*WHAT THIS TASK INVOLVES*: Please give back each line of the material unchanged, but without the images.
● ● ● ● ● ● ●
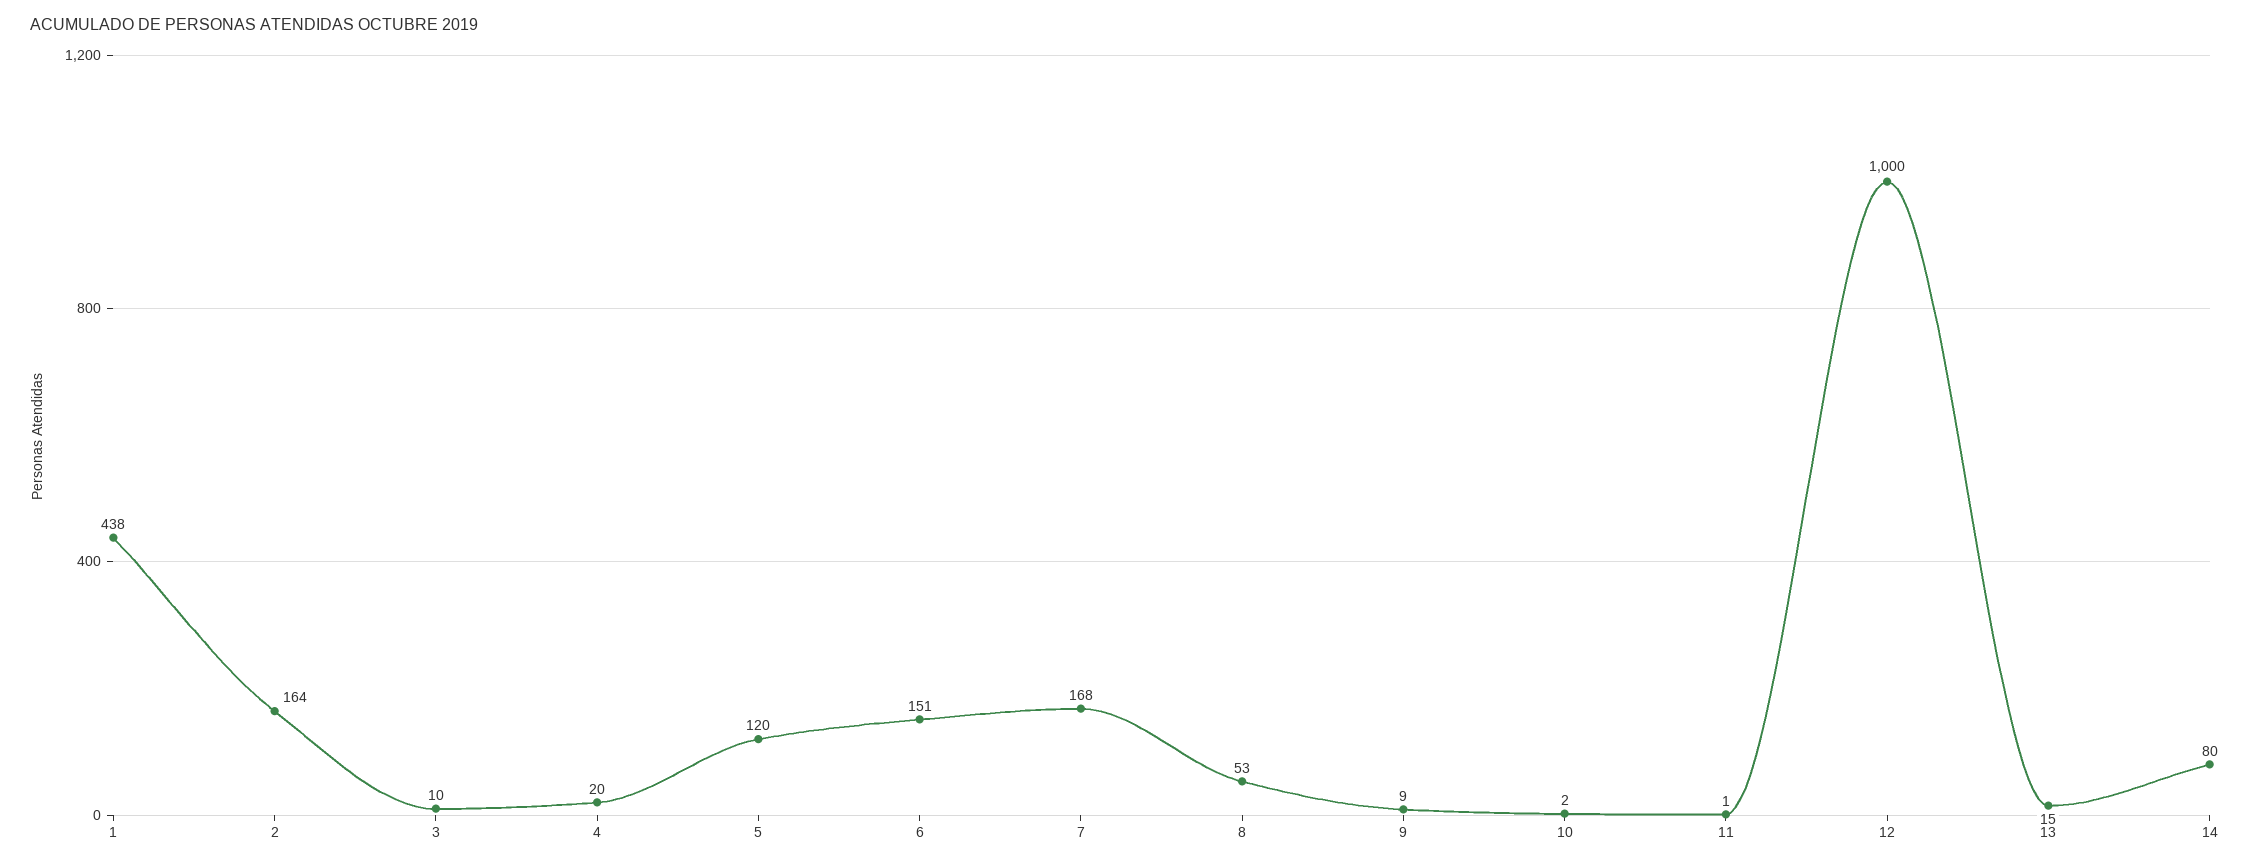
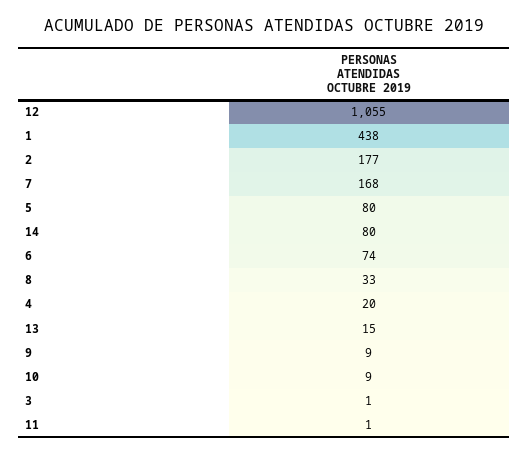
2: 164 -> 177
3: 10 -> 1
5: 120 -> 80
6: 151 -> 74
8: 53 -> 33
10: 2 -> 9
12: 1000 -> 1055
● ● ● ● ● ● ●
*RESPONSE*:
2: 164 -> 177
3: 10 -> 1
5: 120 -> 80
6: 151 -> 74
8: 53 -> 33
10: 2 -> 9
12: 1000 -> 1055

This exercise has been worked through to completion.